Source excerpt:
The variations are usually only in weird edge cases, but it's sometimes not
what you want. Moreover, "silently abort when something goes wrong" isn't
always the goal. Here's a trick I learned from studying the git source
code:
cd foo &&
make &&
cat chicken >file &&
[ -s file ] ||
die "resulting file should have nonzero length"
(Of course you'll have to define the "die" function to do what you want, but
that's easy.)
This is treating the "&&" and "||" (and even "|" if you want) like
different kinds of statement terminators instead of statement
separators. So you don't indent lines after the first one any
further, because they're not really related to the first line; the &&
terminator is a statement flow control, not a way to extend the statement.
It's like terminating a statement with a ; or & - each type of terminator
has a different effect on program flow. See what I mean?
It takes a little getting used to, but once you start writing like this,
your shell code starts getting a lot more readable. Before seeing this
style, I would tend to over-indent my code, which actually made it worse
instead of better.
By the way, take special note of the way we used the higher precedence of &&
vs. || here. All the && statements clump together, so that if *any* of them
fail, we fall back to the other side of the || and die.
Oh, as an added bonus, you can use this technique even if set -e is
in effect: capturing the return value using && or || causes set -e
to *not* abort. So this works:
set -e
mv file1 file2 || true
echo "we always run this line"
Even if the 'mv' command fails, the program doesn't abort. (Because this
technique is available, redo always runs all its scripts with set -e active
so it can be more like make. If you don't like it, you can simply catch any
"expected errors" as above.)
8. printf as an alternative to echo
The "echo" command is chronically underspecified by POSIX. It's okay for
simple stuff, but you never know if it'll interpret a word starting with
dash (like -n or -c) as an option or just print it out. And
ash/dash/busybox, for example, have a weird "feature" where echo interprets
"echo \n" as a command to print a newline. Which is fun, except no other
shell does that. The others all just print backslash followed by n.
There's good news, though! It turns out the "printf" command is available
everywhere nowadays, and its semantics are much more predictable. Of
course, you shouldn't write this:
# DANGER! See below!
printf "path to foo: $PATH_TO_FOO\n"
Because $PATH_TO_FOO might contain variables like %s, which would confuse
printf. But you *can* write your own version of echo that works just how
you like!
echo()
{
# remove this line if you don't want to support "-n"
[ "$1" = -n ] && { shift; FMT="%s"; } || FMT="%s\n"
printf "$FMT" "$*"
}
9. The "read" command is crazier than you think
This is both good news and bad news. The "read" command actually mangles its
input pretty severely. It seems the "-r" option (which turns off the
mangling) is supported on all the shells that I've tried, but I haven't been
able to find a straight answer on this one; I don't think -r is POSIX. But
if everyone supports it, maybe it doesn't matter. (Update 2011/02/28: yes,
it's POSIX. Thanks to Alex Bradbury for the link.)

Stated goal: Reproduce the shell scripting excerpt above word for word, between "Even if the" and "followed by n.", inclusive.

Records provided:

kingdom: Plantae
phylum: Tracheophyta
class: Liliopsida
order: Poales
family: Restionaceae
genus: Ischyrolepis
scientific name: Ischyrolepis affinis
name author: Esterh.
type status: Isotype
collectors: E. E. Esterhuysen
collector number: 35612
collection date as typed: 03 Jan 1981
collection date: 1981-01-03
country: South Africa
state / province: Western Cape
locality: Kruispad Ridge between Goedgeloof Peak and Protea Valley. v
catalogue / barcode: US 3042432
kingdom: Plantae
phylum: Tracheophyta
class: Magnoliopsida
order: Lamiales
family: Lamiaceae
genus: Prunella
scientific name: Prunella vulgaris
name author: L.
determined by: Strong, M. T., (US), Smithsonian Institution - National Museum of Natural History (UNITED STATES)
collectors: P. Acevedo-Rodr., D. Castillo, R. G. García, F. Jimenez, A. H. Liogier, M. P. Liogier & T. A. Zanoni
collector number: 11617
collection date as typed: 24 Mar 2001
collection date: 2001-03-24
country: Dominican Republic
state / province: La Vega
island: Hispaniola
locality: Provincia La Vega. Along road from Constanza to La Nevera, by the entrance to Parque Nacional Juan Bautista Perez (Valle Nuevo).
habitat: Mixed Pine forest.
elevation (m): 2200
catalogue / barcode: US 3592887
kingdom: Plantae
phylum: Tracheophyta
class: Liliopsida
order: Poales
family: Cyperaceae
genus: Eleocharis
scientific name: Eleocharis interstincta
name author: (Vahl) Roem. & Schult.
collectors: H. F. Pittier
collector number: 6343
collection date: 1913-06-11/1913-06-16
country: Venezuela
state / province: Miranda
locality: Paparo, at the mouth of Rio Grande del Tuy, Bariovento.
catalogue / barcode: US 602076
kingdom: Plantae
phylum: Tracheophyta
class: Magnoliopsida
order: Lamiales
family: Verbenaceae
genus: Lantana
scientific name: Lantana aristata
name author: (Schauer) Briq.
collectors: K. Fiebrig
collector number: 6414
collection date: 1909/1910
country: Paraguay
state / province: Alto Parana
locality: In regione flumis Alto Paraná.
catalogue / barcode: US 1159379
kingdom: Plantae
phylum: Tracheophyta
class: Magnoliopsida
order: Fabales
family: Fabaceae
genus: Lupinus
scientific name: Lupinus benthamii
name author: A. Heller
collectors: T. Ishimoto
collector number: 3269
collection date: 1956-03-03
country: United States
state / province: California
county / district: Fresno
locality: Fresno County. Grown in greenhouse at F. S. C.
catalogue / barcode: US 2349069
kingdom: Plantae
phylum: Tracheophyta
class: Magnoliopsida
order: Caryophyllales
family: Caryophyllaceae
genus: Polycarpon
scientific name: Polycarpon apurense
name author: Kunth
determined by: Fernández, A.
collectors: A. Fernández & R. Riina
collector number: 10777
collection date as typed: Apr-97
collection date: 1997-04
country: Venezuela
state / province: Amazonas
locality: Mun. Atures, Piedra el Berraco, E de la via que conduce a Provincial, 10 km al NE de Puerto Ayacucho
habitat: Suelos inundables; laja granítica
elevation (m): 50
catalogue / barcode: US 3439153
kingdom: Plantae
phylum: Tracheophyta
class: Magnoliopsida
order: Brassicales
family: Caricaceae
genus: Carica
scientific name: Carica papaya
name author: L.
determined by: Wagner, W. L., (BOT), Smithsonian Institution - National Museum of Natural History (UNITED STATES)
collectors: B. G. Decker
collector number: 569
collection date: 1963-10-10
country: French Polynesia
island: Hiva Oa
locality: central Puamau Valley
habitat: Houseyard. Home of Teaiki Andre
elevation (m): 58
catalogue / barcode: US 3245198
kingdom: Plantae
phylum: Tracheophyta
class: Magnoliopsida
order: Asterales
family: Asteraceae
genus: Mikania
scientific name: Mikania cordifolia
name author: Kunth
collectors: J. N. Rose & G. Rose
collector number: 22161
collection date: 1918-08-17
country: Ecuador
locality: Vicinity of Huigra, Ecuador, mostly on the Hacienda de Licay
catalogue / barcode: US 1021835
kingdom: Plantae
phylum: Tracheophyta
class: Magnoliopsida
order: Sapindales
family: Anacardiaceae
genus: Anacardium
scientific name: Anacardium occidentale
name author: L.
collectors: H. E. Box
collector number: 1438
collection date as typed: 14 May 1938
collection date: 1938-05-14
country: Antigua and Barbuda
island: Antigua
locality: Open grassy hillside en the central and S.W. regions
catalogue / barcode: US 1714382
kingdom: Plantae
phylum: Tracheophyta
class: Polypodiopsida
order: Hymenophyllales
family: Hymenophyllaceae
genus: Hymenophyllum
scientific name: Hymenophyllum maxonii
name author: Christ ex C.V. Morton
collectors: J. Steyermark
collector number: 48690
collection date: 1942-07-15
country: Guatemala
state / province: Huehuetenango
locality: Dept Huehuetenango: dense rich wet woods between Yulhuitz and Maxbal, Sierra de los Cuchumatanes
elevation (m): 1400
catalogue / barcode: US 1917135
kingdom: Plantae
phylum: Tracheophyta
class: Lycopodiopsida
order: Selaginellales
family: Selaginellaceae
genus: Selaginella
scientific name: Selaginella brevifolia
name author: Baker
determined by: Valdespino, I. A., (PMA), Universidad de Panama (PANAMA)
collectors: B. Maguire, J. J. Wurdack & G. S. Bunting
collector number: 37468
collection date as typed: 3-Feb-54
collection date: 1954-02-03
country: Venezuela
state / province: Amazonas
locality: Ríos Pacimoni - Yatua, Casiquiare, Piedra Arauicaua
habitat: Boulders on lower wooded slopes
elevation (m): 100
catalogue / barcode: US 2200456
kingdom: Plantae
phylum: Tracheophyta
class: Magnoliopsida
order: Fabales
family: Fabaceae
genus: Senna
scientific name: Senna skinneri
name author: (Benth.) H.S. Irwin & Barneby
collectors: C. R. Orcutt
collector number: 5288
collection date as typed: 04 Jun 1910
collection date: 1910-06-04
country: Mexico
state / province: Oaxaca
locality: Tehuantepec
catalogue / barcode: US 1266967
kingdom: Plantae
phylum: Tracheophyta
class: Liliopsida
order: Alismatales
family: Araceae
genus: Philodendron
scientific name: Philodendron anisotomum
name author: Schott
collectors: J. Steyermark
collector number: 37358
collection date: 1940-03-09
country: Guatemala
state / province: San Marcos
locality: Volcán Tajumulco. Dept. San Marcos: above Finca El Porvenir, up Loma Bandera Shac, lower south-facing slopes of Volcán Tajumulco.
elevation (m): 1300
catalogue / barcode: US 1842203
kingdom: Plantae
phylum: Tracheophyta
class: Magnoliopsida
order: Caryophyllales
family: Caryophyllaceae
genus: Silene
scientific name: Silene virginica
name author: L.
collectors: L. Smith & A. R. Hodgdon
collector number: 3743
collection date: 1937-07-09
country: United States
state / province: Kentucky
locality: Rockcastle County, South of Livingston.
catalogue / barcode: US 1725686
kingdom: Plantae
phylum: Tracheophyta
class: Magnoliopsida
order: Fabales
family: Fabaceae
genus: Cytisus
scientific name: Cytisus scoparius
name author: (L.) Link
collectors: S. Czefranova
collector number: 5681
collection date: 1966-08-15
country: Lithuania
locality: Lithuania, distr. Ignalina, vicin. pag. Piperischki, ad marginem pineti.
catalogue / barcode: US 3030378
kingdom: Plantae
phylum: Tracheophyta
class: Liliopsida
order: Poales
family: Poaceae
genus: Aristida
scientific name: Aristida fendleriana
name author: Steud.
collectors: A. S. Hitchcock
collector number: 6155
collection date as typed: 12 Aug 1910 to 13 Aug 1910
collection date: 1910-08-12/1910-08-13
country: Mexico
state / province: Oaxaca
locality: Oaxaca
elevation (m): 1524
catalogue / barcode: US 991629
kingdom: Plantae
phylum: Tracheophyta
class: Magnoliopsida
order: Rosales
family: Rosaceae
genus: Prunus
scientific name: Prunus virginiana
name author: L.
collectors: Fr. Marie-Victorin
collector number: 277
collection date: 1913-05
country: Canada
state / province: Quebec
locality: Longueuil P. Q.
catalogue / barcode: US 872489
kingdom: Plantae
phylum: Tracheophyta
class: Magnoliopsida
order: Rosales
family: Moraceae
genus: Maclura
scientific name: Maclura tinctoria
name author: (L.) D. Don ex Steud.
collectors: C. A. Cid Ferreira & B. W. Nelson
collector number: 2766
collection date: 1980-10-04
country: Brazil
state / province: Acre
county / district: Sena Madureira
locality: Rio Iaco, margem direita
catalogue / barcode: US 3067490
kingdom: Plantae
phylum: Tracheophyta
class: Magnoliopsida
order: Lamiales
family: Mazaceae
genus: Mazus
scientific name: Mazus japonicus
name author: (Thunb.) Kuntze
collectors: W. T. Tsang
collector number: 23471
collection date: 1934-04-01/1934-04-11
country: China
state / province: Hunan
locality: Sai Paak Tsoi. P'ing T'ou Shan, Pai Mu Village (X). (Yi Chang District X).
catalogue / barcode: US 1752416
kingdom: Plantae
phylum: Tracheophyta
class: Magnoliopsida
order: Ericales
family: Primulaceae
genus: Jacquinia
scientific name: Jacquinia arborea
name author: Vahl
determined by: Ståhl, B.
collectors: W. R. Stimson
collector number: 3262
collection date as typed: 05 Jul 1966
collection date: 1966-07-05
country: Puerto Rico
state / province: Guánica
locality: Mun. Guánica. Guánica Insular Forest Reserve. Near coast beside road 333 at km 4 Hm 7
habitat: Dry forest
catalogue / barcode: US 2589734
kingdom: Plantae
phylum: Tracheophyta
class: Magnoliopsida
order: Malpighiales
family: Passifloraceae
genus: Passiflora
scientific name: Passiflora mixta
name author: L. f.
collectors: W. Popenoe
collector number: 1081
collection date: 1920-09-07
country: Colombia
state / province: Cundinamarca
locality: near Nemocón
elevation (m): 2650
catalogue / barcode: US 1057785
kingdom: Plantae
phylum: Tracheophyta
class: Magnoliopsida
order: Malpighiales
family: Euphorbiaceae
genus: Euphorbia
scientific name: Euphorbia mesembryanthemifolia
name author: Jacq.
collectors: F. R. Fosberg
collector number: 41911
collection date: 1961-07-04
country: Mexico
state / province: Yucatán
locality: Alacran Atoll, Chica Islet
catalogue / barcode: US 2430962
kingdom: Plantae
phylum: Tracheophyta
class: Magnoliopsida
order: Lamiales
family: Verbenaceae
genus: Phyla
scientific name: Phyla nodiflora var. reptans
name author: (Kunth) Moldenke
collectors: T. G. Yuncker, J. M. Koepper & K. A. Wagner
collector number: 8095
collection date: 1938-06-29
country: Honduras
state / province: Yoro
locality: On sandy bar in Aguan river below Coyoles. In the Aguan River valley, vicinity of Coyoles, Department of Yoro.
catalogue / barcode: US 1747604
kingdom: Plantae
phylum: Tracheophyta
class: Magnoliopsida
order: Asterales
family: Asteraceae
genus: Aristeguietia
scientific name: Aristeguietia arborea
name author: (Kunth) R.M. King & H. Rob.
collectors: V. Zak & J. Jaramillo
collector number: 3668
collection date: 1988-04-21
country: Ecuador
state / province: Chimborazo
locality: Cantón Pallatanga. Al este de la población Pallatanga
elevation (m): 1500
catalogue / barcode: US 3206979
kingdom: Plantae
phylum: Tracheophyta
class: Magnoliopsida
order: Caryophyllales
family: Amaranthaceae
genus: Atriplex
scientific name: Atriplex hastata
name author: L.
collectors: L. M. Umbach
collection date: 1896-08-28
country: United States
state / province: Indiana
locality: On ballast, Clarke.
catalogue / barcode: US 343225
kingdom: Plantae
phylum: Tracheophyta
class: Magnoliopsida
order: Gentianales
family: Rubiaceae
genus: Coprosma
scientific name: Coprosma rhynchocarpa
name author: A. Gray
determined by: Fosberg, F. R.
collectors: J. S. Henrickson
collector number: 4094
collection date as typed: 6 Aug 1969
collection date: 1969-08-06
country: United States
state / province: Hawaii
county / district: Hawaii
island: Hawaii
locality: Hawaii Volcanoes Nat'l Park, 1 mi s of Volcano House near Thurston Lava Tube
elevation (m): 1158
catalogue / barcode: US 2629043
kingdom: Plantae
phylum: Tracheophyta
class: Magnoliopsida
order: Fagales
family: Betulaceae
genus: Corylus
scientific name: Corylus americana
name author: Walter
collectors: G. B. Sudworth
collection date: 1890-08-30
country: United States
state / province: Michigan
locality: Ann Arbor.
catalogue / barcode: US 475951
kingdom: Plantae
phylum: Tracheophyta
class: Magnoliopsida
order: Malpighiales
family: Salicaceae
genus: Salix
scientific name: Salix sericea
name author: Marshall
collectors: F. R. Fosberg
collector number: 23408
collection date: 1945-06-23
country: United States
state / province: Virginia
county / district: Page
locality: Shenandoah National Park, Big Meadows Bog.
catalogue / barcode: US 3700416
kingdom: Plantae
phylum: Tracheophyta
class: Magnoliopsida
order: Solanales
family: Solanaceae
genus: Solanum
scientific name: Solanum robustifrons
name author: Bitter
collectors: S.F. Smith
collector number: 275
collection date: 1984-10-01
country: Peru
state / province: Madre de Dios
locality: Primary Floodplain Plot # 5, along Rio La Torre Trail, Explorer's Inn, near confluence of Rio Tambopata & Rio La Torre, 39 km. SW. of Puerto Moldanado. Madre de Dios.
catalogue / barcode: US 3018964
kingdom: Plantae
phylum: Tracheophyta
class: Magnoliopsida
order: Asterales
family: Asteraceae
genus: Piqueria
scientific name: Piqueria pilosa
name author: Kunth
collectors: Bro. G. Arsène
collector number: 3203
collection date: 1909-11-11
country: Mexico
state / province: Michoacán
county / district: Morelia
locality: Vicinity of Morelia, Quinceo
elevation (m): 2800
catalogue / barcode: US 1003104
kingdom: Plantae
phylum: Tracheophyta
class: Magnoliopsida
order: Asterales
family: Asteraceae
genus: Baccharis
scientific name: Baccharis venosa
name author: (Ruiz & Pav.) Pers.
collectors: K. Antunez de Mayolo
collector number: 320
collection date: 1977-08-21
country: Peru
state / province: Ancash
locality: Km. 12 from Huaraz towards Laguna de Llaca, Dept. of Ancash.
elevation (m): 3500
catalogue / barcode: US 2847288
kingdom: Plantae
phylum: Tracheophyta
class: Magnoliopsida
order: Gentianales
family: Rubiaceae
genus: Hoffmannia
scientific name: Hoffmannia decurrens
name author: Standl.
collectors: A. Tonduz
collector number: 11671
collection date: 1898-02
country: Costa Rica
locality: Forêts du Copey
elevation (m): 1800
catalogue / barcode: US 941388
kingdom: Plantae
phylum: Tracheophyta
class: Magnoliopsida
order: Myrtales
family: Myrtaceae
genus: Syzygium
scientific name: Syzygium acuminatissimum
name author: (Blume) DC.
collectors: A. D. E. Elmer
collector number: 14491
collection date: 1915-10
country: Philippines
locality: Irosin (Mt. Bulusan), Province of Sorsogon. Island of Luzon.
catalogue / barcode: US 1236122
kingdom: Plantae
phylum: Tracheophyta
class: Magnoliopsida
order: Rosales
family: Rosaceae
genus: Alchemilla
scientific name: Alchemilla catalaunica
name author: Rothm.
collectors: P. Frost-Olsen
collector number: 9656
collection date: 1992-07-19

Result of the task:
Even if the 'mv' command fails, the program doesn't abort. (Because this
technique is available, redo always runs all its scripts with set -e active
so it can be more like make. If you don't like it, you can simply catch any
"expected errors" as above.)
8. printf as an alternative to echo
The "echo" command is chronically underspecified by POSIX. It's okay for
simple stuff, but you never know if it'll interpret a word starting with
dash (like -n or -c) as an option or just print it out. And
ash/dash/busybox, for example, have a weird "feature" where echo interprets
"echo \n" as a command to print a newline. Which is fun, except no other
shell does that. The others all just print backslash followed by n.